◆ ACTIVITY
In the entries below, how many lines contain the word "feTurbulence"? State the number and nothing more.

BEGIN INFORMATION SHOWN

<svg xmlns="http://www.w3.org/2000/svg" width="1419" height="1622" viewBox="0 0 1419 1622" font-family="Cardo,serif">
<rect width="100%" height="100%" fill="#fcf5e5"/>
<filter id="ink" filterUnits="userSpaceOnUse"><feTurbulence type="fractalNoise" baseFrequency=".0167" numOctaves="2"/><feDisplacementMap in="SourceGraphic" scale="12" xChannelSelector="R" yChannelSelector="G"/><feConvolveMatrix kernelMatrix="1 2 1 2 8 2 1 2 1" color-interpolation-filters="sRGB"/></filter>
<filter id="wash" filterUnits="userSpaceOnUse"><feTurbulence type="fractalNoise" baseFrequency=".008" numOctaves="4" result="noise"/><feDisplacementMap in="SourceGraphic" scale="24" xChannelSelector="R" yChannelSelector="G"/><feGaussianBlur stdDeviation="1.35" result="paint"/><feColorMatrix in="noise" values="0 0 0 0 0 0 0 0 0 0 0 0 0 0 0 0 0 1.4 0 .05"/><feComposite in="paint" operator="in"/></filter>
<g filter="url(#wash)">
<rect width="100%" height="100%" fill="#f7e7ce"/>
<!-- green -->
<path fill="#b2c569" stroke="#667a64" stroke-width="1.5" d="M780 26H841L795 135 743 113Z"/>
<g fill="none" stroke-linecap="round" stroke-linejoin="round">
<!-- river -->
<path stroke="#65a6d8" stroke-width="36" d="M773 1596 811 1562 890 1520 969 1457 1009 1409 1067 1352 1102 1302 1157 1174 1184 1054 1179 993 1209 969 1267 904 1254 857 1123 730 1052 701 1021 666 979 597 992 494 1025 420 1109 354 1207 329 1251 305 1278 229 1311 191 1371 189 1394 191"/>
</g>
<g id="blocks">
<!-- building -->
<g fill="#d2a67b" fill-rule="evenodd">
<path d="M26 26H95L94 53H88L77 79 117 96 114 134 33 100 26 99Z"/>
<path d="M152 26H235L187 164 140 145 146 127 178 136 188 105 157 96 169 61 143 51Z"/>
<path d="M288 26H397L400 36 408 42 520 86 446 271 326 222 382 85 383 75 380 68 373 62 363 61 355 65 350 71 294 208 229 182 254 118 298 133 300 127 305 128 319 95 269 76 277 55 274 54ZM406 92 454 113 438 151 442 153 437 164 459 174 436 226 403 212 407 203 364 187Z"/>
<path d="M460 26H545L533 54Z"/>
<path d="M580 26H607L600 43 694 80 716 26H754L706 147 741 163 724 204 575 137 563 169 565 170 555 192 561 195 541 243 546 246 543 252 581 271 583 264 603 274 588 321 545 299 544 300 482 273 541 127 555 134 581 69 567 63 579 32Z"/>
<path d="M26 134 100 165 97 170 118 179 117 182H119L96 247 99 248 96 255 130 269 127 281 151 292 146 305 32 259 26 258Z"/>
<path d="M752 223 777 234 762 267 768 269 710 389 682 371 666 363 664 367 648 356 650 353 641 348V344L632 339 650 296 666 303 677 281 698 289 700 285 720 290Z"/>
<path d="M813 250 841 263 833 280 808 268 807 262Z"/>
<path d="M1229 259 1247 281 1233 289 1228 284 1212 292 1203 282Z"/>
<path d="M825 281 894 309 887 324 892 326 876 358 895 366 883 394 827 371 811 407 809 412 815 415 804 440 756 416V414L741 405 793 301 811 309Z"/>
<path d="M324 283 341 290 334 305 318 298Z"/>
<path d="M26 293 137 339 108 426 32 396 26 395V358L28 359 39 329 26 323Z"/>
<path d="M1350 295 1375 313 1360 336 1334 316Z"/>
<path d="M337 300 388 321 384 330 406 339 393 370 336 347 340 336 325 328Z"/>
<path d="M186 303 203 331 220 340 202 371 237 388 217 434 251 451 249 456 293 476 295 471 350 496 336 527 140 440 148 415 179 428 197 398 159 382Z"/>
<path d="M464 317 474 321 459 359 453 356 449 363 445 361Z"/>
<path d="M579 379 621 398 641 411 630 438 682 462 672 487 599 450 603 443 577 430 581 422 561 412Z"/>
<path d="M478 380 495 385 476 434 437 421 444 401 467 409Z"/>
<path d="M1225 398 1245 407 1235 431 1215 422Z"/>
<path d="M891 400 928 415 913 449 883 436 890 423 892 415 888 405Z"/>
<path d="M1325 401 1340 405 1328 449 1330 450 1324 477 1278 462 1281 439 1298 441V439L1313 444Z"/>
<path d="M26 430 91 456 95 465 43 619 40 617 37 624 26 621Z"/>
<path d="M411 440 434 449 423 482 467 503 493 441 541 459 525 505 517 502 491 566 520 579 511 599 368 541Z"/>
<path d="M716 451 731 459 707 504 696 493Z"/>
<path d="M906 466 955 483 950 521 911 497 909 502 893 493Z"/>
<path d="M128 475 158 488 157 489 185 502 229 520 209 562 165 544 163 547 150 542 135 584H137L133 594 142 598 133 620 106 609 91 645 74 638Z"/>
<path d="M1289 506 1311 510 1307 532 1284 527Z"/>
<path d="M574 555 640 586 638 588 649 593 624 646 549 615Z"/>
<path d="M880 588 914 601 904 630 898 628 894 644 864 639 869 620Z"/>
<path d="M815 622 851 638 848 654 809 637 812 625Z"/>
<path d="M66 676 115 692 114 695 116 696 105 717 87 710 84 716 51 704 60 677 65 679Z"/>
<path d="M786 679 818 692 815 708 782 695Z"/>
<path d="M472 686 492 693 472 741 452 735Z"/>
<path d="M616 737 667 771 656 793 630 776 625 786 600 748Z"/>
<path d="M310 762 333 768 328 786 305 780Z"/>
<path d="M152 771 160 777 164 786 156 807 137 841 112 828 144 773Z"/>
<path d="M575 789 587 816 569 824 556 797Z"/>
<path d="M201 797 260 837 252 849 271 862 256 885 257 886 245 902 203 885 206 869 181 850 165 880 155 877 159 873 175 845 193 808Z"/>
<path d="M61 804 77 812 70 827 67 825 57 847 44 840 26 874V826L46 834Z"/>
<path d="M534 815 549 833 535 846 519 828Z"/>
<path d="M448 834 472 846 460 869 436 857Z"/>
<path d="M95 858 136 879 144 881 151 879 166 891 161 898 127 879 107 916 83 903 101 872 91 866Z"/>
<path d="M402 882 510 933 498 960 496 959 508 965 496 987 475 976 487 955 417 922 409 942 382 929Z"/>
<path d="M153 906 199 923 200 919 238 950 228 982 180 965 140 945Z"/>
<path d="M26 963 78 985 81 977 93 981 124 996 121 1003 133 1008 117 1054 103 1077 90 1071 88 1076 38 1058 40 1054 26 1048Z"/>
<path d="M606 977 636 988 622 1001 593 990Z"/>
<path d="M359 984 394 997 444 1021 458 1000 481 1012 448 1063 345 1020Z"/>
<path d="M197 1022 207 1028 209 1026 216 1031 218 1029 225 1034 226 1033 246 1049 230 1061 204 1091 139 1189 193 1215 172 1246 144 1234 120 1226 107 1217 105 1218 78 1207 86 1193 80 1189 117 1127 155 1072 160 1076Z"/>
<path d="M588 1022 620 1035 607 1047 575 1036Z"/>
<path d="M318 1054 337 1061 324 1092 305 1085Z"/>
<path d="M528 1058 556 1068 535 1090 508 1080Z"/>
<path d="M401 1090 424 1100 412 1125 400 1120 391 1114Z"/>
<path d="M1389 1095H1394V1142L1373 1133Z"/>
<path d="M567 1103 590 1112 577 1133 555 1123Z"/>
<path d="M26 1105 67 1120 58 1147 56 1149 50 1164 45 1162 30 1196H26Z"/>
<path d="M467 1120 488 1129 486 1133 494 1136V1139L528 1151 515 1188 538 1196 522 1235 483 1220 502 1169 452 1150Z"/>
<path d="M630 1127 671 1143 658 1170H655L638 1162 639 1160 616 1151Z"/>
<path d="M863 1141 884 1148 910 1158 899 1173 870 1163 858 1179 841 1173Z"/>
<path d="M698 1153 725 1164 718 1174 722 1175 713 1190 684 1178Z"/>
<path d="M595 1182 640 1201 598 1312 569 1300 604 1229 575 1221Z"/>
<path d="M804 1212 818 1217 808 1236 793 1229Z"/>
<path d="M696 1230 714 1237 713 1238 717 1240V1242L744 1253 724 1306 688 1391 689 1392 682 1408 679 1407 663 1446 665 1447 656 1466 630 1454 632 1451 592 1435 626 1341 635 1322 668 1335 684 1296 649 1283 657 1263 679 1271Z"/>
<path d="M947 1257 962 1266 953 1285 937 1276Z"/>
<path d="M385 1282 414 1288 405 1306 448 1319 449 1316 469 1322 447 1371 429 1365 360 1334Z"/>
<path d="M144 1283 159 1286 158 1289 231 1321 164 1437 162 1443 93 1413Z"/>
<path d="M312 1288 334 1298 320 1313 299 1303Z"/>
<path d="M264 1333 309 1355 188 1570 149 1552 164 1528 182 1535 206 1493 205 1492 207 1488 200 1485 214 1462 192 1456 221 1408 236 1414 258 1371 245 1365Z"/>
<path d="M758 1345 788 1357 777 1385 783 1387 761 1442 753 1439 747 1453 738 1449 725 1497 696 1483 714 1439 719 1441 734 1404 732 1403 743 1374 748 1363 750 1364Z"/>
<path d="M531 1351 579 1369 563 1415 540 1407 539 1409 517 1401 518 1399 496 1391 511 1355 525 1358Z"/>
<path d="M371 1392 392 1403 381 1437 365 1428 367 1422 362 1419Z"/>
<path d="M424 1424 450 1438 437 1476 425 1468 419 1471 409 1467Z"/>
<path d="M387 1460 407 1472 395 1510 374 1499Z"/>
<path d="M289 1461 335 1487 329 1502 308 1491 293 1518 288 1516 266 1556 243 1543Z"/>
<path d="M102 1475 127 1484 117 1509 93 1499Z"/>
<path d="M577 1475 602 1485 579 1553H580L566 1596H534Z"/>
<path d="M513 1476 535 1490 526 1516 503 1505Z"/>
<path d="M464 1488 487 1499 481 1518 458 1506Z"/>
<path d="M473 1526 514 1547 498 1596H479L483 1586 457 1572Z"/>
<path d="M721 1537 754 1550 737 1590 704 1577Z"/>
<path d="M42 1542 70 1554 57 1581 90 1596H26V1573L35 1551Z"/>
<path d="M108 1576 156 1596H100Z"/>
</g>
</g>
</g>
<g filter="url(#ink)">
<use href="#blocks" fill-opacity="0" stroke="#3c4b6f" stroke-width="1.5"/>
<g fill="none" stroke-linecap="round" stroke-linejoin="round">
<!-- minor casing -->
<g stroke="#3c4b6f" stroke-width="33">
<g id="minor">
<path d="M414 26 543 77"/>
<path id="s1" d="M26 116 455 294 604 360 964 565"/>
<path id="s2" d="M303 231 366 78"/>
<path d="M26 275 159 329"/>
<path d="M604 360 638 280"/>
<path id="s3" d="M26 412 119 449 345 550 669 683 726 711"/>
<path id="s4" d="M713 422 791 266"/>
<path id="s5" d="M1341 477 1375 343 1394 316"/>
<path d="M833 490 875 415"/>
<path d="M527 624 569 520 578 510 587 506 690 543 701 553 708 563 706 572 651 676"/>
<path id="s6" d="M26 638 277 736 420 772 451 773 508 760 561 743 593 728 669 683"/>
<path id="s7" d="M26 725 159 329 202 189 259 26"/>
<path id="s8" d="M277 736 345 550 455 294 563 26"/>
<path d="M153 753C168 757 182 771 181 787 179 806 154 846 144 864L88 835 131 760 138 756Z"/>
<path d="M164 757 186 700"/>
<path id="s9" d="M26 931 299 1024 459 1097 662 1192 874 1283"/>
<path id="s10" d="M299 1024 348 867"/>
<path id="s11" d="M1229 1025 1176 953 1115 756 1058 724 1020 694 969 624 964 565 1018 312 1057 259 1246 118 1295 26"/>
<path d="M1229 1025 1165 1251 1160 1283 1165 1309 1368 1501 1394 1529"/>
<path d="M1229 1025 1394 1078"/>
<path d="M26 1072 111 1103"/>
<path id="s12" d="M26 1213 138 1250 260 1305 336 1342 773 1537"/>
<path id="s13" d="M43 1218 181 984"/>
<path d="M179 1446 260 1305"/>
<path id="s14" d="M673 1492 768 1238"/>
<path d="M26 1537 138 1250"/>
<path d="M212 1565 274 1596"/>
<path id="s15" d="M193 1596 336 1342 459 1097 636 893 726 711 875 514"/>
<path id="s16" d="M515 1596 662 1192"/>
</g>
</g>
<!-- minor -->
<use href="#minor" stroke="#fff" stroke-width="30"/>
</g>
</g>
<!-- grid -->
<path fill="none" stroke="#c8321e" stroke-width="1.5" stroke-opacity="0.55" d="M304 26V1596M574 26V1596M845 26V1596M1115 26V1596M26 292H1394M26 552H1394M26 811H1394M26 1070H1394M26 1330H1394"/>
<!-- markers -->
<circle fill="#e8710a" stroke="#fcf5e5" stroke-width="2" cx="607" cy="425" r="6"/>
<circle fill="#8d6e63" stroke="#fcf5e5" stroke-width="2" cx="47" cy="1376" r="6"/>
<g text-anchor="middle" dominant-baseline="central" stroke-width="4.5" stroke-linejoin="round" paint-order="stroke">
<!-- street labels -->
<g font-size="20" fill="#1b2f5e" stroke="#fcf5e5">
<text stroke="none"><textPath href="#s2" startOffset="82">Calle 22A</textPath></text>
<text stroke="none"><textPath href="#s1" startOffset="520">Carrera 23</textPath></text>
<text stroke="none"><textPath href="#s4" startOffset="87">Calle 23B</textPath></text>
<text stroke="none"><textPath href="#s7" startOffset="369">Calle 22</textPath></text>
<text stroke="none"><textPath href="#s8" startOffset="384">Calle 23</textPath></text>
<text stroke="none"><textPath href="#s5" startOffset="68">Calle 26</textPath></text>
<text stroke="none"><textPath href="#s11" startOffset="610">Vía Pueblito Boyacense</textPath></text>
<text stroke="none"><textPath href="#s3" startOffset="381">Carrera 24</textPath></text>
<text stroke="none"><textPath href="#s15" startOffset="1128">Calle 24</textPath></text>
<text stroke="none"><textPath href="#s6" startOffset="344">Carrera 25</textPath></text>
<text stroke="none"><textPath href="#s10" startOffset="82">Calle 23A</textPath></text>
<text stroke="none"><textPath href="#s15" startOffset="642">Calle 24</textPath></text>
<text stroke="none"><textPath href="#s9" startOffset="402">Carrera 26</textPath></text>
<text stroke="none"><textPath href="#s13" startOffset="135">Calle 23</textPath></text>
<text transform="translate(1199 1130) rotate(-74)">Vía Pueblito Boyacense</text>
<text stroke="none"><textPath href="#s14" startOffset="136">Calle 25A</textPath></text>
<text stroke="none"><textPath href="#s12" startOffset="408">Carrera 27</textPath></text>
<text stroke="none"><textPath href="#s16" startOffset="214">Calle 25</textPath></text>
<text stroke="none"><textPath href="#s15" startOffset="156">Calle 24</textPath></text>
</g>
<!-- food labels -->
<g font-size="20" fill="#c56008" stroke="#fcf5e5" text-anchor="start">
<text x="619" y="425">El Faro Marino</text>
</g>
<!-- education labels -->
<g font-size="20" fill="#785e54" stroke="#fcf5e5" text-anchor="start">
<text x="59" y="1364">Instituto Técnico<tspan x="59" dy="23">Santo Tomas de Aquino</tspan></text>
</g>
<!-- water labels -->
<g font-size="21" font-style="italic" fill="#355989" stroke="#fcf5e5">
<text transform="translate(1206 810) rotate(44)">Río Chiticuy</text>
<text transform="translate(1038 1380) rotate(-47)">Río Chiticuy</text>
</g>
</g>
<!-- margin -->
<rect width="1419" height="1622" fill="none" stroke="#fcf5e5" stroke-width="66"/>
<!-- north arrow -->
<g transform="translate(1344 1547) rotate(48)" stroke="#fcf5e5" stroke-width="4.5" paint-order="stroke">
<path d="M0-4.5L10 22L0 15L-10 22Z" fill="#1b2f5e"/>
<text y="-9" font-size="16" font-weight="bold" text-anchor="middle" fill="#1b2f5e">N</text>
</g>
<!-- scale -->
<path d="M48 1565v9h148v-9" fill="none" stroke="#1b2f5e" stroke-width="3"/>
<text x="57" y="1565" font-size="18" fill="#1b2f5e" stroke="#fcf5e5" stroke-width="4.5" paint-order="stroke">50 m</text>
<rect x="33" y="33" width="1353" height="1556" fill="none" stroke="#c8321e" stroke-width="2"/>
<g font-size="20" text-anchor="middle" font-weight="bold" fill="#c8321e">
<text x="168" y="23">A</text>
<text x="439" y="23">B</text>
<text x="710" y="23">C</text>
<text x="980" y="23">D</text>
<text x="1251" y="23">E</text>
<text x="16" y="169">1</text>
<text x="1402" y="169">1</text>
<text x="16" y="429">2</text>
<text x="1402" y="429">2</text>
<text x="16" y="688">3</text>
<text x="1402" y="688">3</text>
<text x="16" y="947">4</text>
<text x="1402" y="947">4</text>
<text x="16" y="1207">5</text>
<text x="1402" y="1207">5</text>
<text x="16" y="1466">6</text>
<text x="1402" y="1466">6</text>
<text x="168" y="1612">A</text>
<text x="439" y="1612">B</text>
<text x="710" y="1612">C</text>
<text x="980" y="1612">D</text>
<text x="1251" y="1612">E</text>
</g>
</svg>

END INFORMATION SHOWN

◆ RESULT FOR THIS TASK
2